■ Problem statement:
It would help if you retyped the data exactly, leaving out the pictures.

****************

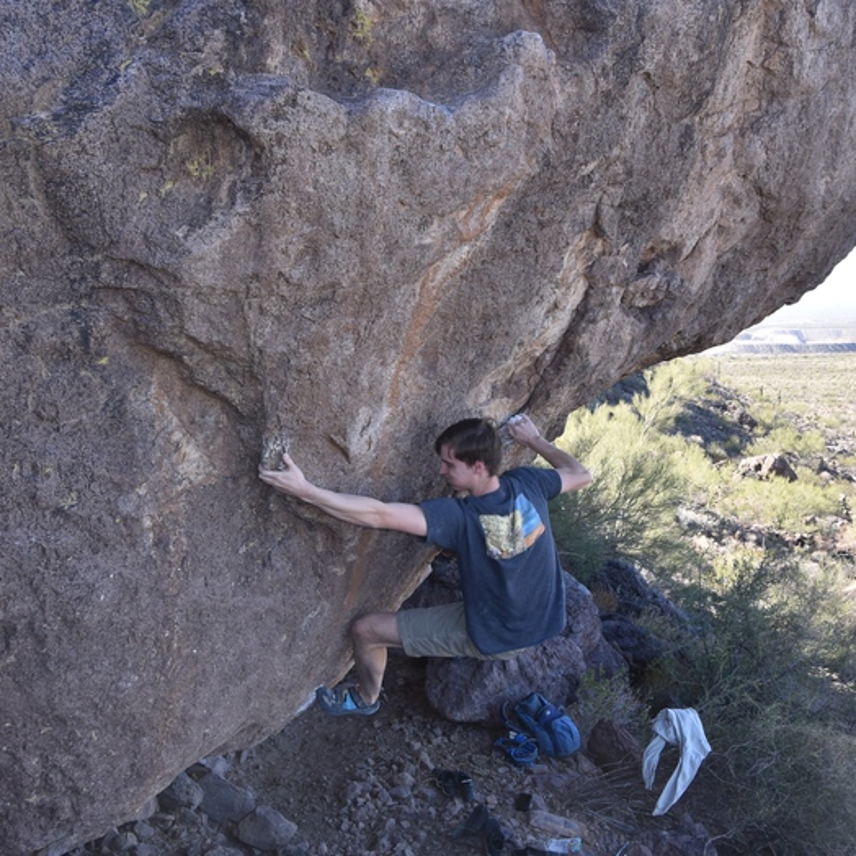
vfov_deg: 47.2
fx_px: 979
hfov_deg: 47.2
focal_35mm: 35
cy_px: 422
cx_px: 441
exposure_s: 1/125
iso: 100
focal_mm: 18
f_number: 5.6
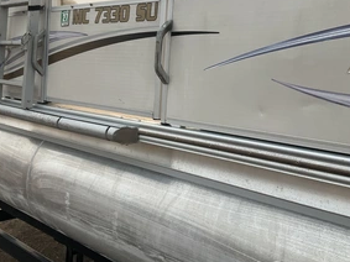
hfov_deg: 45.8
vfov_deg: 34.9
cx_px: 169
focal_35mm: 41
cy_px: 98
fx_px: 414
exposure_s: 1/1250
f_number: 1.8
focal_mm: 3
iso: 25
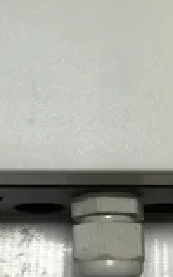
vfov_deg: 25.2
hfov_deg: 15.9
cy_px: 109
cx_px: 54
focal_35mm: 82
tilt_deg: -70.2
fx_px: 619
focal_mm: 3.3
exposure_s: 1/197
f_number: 2.4
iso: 25
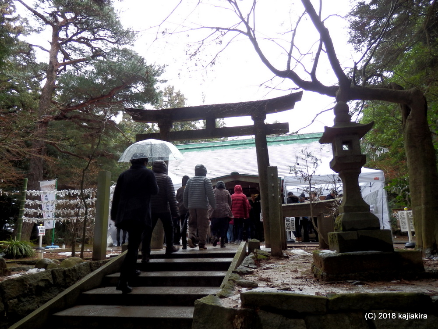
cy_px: 164
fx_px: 316
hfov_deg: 69.4
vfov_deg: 54.9
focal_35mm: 25
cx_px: 219
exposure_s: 1/30
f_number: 3
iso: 80
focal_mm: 4.5
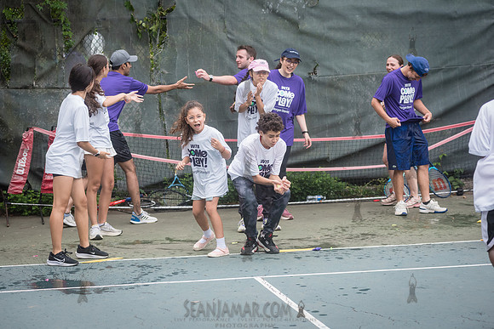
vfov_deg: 13.0
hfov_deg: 19.5
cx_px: 247
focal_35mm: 105
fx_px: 1441
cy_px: 164
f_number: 5
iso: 1250
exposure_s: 1/1250
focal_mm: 105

****************

■ Exercise result:
vfov_deg: 47.2
fx_px: 979
hfov_deg: 47.2
focal_35mm: 35
cy_px: 422
cx_px: 441
exposure_s: 1/125
iso: 100
focal_mm: 18
f_number: 5.6
hfov_deg: 45.8
vfov_deg: 34.9
cx_px: 169
focal_35mm: 41
cy_px: 98
fx_px: 414
exposure_s: 1/1250
f_number: 1.8
focal_mm: 3
iso: 25
vfov_deg: 25.2
hfov_deg: 15.9
cy_px: 109
cx_px: 54
focal_35mm: 82
tilt_deg: -70.2
fx_px: 619
focal_mm: 3.3
exposure_s: 1/197
f_number: 2.4
iso: 25
cy_px: 164
fx_px: 316
hfov_deg: 69.4
vfov_deg: 54.9
focal_35mm: 25
cx_px: 219
exposure_s: 1/30
f_number: 3
iso: 80
focal_mm: 4.5
vfov_deg: 13.0
hfov_deg: 19.5
cx_px: 247
focal_35mm: 105
fx_px: 1441
cy_px: 164
f_number: 5
iso: 1250
exposure_s: 1/1250
focal_mm: 105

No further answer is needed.